▶ [DATASET EXTRACT]
- - - - - - -

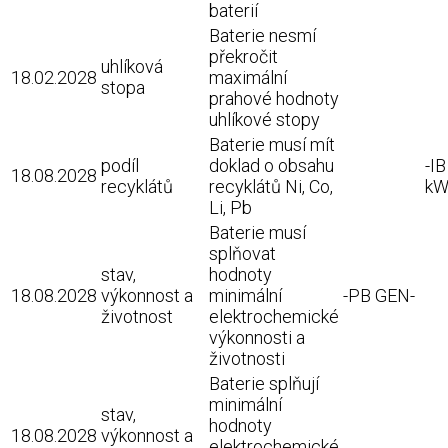
baterií
Baterie nesmí
překročit
uhlíková
18.02.2028
maximální
stopa
prahové hodnoty
uhlíkové stopy
Baterie musí mít
podíl
doklad o obsahu
-IB
18.08.2028
recyklátů
recyklátů Ni, Co,
kW
Li, Pb
Baterie musí
splňovat
stav,
hodnoty
18.08.2028
výkonnost a
minimální
-PB GEN-
životnost
elektrochemické
výkonnosti a
životnosti
Baterie splňují
minimální
stav,
hodnoty
18.08.2028
výkonnost a
elektrochemické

- - - - - - -

▶ [EXERCISE] Through to the final line, copy the material above exactly and skip the images.

▶ [RESPONSE]
baterií
Baterie nesmí
překročit
uhlíková
18.02.2028
maximální
stopa
prahové hodnoty
uhlíkové stopy
Baterie musí mít
podíl
doklad o obsahu
-IB
18.08.2028
recyklátů
recyklátů Ni, Co,
kW
Li, Pb
Baterie musí
splňovat
stav,
hodnoty
18.08.2028
výkonnost a
minimální
-PB GEN-
životnost
elektrochemické
výkonnosti a
životnosti
Baterie splňují
minimální
stav,
hodnoty
18.08.2028
výkonnost a
elektrochemické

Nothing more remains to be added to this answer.